Thursday, 25th April 2019


Work experience, internships and apprenticeships are excellent ways of improving your CV, especially in a difficult job market. They can be hard to come by but if you do get such an opportunity, this page explains your basic rights and what you can expect.

You have the right to be paid

Generally speaking, if you are performing work for a company and not simply shadowing someone in their role, you are entitled to be paid at least the National Minimum Wage (NMW).

Legally, a ‘worker’ is an individual engaged under an oral or written contract to perform work personally.

Students doing a placement for less than one year as part of a higher education course (such as a first degree or a teacher training course) and genuine volunteers are not entitled to be paid.

You are only truly a ‘volunteer’, and therefore not an employee or worker, if there is no obligation on you to perform work.

The National Minimum Wage is currently £6.08 per hour for workers aged 21 and over, and £4.98 per hour for workers aged 18 to 20 (October 2011).

Work experience

Do I have the right to be paid?

  • Someone carrying out work experience is not entitled to a wage if they are just shadowing other workers. If, however, they are expected to perform tasks for a company or on behalf of an individual, then they are working and are consequently entitled to the National Minimum Wage relevant to their age group.
  • Many employers offering work experience placements will ask candidates to sign a voluntary agreement, waiving their rights to expect pay for the work they do.

What else can I expect?

  • Whilst you do not have the legal right to be reimbursed for your travel expenses, some companies offer this if you are shadowing someone and are not being paid.
  • You may be asked to sign a confidentiality agreement – this is very common.

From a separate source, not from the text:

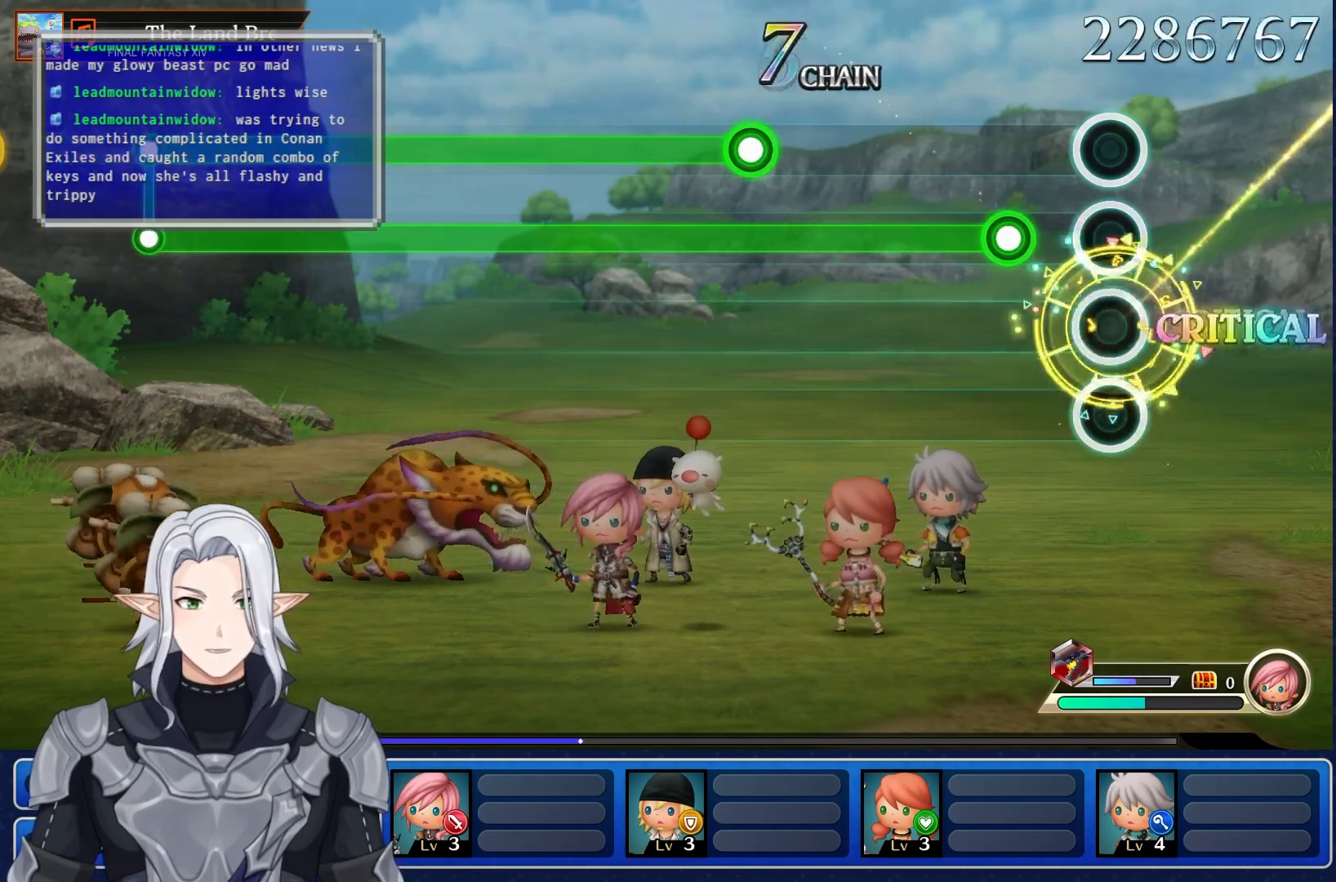
{"dt_ms": 500, "buttons": ["R1"], "left_stick": "center", "right_stick": "center", "events": [[33, "left_stick", "center"], [267, "R1", "down"]]}
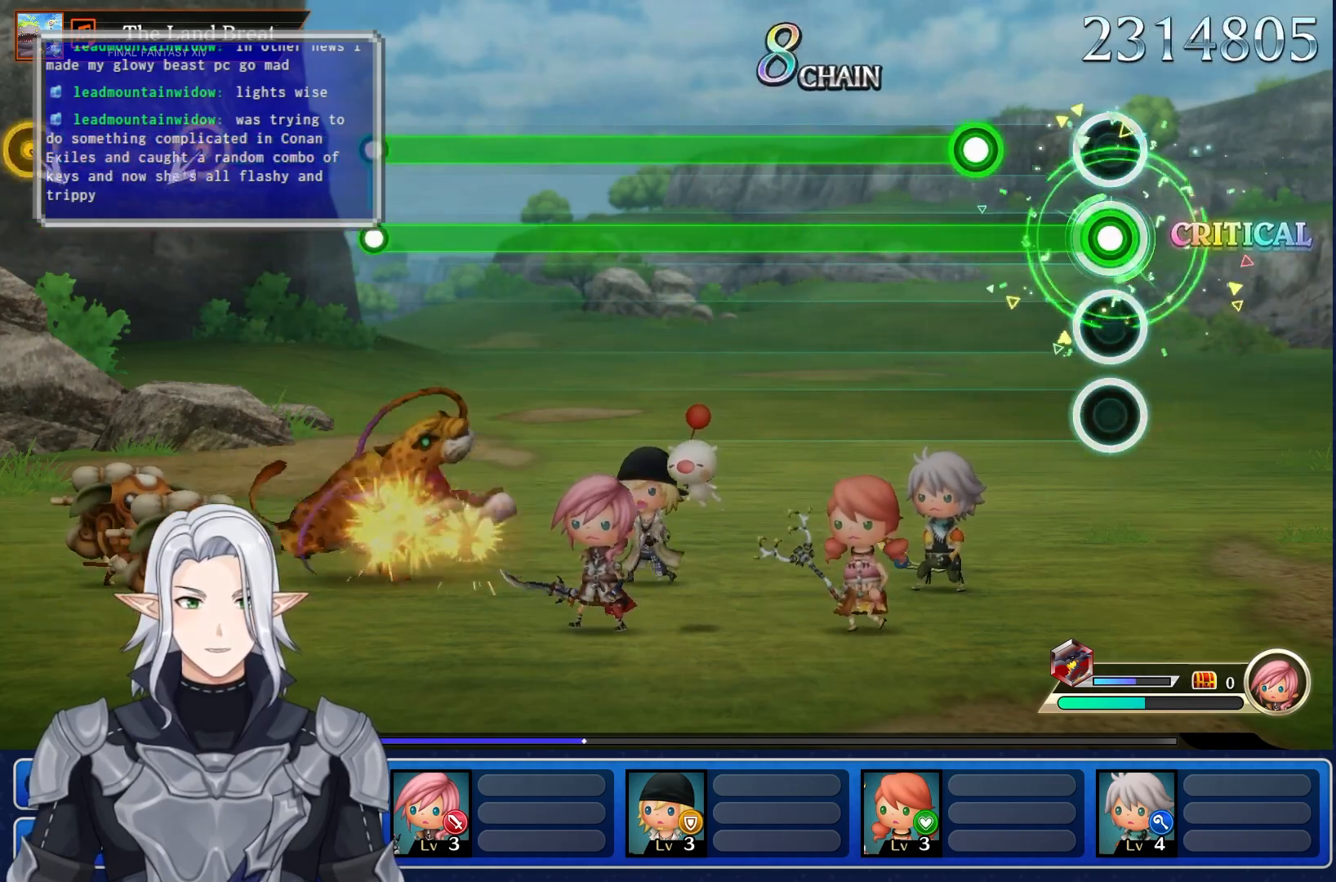
{"dt_ms": 500, "buttons": ["L1", "R1"], "left_stick": "center", "right_stick": "center", "events": [[233, "L1", "down"]]}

Do I have the right to be paid?

Students on sandwich higher education courses are not necessarily entitled to a wage or salary, although, given that these internships can last up to a year, a lot of organisations might pay a basic salary or contribute towards costs.

The same regulations apply to interns as they do to people on work experience placements, i.e. if an intern is expected to carry out the same tasks as a paid worker then they are entitled to pay. Also similarly, many organisations will ask interns to sign voluntary agreements at the beginning of a placement so it is unpaid. Some organisations will only pay expenses such as travel and food whilst some programmes pay a basic salary.

What other rights do I have?

If you are a worker (see “The right to be paid” for definition), you are entitled to other employment rights, including:

  • Paid holiday – a minimum of 28 days (including bank holidays) per year
  • Maximum working hours – limited to an average of 48 hours per week over a 17 week period under the Working Time Regulations 1998 (although you can be asked to opt out of this limit)
  • Protection from discrimination - on grounds of age, disability, gender reassignment, marriage or civil partnership, pregnancy or maternity, race, religion or belief, sex or sexual orientation

If you are an employee, you have all of the above rights plus the right to protection from unfair dismissal once you have worked for the same employer for one year.


What is an apprenticeship?

  • An apprenticeship is a fixed term contract, usually lasting between one and four years, giving the apprentice the right to be trained. It is an opportunity to develop job-specific skills and gain recognised qualifications.

Do I have the right to be paid?

  • Apprentices under 19 or in their first year of apprenticeship are entitled to be paid a minimum of £2.60 per hour. Apprentices who are 19 or older or who have completed their first year of apprenticeship should be paid at least the relevant NMW rate above.

Other rights

  • If your contract of apprenticeship is terminated early you may have a claim for compensation for loss of wages, training and status.

What if I am currently working and feel I should be or should have been paid?

  • You may be able to make an Employment Tribunal claim for breach of contract or unlawful deductions from wages. The company could also face criminal penalties for failing to pay the NMW when it is due.